Stored data ->

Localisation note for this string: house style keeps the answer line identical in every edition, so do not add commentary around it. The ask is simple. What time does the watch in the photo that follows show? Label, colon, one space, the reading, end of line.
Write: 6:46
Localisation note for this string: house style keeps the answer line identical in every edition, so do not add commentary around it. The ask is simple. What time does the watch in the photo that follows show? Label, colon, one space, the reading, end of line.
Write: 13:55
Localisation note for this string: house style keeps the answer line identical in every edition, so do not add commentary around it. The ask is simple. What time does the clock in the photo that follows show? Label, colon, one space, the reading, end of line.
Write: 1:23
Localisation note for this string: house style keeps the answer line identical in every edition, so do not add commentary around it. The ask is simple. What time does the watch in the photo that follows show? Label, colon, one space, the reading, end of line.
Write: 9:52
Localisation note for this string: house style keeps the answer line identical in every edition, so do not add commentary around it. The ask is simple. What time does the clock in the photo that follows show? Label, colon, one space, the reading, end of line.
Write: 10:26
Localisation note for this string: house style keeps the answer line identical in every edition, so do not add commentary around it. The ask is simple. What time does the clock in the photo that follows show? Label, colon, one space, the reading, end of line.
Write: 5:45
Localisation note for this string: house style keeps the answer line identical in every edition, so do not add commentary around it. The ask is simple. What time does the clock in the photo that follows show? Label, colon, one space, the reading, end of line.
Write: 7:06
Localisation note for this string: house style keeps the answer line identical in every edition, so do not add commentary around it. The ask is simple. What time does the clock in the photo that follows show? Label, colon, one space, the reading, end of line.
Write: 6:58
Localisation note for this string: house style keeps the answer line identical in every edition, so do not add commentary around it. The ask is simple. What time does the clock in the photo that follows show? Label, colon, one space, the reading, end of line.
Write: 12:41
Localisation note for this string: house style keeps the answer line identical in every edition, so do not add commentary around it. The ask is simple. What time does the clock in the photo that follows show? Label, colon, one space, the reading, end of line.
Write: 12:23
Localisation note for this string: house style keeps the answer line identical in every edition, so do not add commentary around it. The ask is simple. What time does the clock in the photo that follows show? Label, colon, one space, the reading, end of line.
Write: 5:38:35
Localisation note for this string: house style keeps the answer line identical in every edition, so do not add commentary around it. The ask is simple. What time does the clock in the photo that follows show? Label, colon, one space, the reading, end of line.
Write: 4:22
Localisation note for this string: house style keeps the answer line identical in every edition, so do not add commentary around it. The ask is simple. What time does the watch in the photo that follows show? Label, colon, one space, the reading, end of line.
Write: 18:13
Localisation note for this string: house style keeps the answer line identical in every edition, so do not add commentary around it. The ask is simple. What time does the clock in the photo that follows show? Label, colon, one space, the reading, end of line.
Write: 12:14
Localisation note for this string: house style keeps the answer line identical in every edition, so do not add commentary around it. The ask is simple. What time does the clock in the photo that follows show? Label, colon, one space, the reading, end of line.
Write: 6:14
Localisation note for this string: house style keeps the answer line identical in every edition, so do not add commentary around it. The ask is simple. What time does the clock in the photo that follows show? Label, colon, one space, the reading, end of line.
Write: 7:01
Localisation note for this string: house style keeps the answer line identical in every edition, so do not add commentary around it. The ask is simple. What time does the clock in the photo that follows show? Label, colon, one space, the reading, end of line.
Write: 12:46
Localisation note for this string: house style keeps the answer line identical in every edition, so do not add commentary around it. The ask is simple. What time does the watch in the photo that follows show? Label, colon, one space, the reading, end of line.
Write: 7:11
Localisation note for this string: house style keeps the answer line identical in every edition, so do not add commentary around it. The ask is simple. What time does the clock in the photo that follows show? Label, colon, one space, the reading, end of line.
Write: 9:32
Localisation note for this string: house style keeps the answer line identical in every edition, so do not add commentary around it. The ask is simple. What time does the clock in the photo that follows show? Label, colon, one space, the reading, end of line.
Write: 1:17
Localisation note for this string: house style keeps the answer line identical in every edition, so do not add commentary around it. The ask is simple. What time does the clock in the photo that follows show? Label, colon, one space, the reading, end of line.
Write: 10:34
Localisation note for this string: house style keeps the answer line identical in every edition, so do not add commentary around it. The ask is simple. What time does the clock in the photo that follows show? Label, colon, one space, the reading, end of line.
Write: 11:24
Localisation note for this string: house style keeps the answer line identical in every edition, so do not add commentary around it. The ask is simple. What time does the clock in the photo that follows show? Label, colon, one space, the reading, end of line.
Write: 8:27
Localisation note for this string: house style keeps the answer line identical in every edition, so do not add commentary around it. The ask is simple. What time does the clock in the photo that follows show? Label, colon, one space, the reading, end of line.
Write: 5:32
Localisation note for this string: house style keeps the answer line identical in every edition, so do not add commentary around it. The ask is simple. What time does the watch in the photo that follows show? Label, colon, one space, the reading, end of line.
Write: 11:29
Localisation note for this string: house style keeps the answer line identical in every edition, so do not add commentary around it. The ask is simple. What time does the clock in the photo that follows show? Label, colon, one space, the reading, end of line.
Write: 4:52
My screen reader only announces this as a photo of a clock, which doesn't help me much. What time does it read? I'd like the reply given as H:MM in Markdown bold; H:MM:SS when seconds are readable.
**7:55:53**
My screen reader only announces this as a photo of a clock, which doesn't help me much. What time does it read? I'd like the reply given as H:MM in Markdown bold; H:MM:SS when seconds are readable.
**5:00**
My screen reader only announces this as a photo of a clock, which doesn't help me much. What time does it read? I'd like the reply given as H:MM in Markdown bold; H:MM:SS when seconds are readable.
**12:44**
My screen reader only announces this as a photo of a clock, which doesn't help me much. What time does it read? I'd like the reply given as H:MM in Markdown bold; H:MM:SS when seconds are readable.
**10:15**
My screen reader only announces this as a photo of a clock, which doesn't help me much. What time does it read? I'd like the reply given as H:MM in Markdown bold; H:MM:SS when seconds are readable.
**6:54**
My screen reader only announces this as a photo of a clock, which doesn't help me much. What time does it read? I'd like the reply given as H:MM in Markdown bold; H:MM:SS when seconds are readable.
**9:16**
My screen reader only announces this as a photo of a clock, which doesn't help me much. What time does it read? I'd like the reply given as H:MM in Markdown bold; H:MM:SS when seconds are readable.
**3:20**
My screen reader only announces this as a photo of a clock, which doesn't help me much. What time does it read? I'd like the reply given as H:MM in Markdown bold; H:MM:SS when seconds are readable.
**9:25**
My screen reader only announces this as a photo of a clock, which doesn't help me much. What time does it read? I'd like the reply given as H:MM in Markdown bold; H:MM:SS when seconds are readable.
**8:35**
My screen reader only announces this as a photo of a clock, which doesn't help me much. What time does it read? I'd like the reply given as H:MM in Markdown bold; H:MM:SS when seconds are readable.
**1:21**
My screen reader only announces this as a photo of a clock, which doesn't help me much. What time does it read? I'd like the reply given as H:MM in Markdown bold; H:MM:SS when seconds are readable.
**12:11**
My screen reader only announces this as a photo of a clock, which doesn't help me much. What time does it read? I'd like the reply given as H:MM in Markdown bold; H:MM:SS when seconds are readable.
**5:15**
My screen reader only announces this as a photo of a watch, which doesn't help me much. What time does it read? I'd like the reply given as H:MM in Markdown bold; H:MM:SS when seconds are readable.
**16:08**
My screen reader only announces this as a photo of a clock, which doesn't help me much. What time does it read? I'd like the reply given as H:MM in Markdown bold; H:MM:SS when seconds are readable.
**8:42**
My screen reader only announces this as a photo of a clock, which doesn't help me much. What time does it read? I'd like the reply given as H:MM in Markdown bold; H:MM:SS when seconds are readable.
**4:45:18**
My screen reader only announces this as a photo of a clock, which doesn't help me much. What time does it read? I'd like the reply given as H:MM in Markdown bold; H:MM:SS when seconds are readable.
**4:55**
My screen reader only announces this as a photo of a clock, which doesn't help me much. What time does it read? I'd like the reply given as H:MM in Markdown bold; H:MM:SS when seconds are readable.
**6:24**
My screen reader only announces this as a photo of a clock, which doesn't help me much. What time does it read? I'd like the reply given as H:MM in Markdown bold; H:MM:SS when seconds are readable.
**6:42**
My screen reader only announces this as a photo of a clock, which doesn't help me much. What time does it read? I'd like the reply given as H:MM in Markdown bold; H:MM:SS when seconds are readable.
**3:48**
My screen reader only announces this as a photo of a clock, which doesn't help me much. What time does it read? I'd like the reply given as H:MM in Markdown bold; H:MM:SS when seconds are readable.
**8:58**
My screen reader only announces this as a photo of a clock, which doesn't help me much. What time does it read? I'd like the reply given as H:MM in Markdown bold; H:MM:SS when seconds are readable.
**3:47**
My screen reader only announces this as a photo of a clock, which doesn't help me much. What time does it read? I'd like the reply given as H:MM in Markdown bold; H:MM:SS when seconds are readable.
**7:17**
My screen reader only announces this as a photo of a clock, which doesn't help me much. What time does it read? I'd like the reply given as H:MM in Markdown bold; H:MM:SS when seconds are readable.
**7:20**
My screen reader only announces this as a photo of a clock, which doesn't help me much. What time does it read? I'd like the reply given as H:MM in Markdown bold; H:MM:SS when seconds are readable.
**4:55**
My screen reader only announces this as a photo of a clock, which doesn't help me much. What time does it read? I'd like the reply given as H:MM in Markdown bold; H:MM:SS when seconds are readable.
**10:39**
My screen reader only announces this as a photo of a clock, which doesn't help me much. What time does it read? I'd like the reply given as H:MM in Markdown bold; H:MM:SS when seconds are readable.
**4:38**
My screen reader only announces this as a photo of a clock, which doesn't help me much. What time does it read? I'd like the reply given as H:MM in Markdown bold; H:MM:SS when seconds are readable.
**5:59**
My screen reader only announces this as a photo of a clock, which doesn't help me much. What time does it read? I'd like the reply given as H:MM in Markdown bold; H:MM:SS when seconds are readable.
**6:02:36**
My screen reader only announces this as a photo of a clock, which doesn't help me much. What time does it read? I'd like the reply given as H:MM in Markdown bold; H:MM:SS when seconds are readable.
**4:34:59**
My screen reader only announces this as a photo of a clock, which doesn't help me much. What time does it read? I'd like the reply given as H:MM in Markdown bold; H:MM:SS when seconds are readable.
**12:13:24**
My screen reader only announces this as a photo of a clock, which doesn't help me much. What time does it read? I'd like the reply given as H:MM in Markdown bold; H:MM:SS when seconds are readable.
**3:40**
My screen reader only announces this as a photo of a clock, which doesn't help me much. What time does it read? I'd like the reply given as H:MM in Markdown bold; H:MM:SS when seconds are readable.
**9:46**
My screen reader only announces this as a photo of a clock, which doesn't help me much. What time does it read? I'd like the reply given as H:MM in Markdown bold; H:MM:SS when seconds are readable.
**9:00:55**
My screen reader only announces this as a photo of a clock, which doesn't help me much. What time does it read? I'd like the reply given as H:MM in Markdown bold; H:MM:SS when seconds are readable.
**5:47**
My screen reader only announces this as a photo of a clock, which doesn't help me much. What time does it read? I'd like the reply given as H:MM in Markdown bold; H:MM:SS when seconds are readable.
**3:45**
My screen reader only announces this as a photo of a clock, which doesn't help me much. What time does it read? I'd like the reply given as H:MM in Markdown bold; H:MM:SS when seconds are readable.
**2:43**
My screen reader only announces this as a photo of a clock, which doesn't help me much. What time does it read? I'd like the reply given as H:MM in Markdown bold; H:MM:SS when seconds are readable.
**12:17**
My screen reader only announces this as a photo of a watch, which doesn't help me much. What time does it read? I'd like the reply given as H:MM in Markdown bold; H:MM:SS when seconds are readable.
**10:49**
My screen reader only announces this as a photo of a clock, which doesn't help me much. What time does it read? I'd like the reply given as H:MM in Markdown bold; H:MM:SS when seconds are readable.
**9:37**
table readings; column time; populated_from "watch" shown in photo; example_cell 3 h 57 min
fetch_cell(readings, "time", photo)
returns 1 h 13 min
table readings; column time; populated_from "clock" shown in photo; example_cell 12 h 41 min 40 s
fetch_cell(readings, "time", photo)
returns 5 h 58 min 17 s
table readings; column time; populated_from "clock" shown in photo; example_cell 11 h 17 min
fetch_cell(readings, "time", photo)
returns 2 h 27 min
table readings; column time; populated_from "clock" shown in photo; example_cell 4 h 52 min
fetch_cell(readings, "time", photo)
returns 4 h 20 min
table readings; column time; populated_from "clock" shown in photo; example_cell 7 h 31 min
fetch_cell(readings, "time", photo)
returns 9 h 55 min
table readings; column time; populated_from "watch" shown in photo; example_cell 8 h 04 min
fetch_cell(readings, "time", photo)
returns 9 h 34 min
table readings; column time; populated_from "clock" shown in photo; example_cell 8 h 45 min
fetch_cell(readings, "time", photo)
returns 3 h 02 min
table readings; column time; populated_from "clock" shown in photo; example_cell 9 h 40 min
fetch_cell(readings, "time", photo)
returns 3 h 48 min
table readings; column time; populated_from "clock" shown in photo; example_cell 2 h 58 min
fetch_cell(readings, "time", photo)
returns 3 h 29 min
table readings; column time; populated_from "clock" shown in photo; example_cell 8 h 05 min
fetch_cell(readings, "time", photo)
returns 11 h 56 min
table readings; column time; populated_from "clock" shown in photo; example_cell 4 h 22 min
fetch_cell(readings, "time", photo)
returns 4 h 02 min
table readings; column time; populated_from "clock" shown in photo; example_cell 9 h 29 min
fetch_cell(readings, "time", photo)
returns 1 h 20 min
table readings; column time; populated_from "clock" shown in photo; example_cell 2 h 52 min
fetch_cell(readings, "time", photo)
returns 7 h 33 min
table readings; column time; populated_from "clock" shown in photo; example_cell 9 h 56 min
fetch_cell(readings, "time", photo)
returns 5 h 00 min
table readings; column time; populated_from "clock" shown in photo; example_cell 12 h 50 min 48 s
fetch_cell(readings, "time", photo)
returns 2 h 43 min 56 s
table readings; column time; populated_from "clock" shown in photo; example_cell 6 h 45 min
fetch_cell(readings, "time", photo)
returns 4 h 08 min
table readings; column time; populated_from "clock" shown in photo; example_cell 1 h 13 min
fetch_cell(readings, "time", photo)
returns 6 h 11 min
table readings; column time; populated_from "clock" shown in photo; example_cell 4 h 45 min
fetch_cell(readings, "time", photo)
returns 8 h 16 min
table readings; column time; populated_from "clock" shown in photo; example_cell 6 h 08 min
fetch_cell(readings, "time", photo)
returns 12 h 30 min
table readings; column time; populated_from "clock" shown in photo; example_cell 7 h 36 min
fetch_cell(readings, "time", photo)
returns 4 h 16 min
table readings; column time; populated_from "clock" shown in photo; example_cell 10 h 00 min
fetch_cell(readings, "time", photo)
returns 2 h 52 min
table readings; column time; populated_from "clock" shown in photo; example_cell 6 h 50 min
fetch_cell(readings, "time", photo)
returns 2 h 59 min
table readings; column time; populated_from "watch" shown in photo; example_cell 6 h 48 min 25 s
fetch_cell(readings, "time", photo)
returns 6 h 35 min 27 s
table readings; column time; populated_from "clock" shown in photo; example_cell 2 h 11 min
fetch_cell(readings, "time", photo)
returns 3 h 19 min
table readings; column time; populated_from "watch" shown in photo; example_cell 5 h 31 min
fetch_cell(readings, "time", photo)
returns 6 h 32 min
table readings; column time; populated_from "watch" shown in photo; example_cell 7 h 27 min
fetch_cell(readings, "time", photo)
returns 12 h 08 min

Directive -> Please write out the records word for word, starting at their first line and ending at the line that contains "Write: 6:46", with both of those lines included.

Result for this task ->
Localisation note for this string: house style keeps the answer line identical in every edition, so do not add commentary around it. The ask is simple. What time does the watch in the photo that follows show? Label, colon, one space, the reading, end of line.
Write: 6:46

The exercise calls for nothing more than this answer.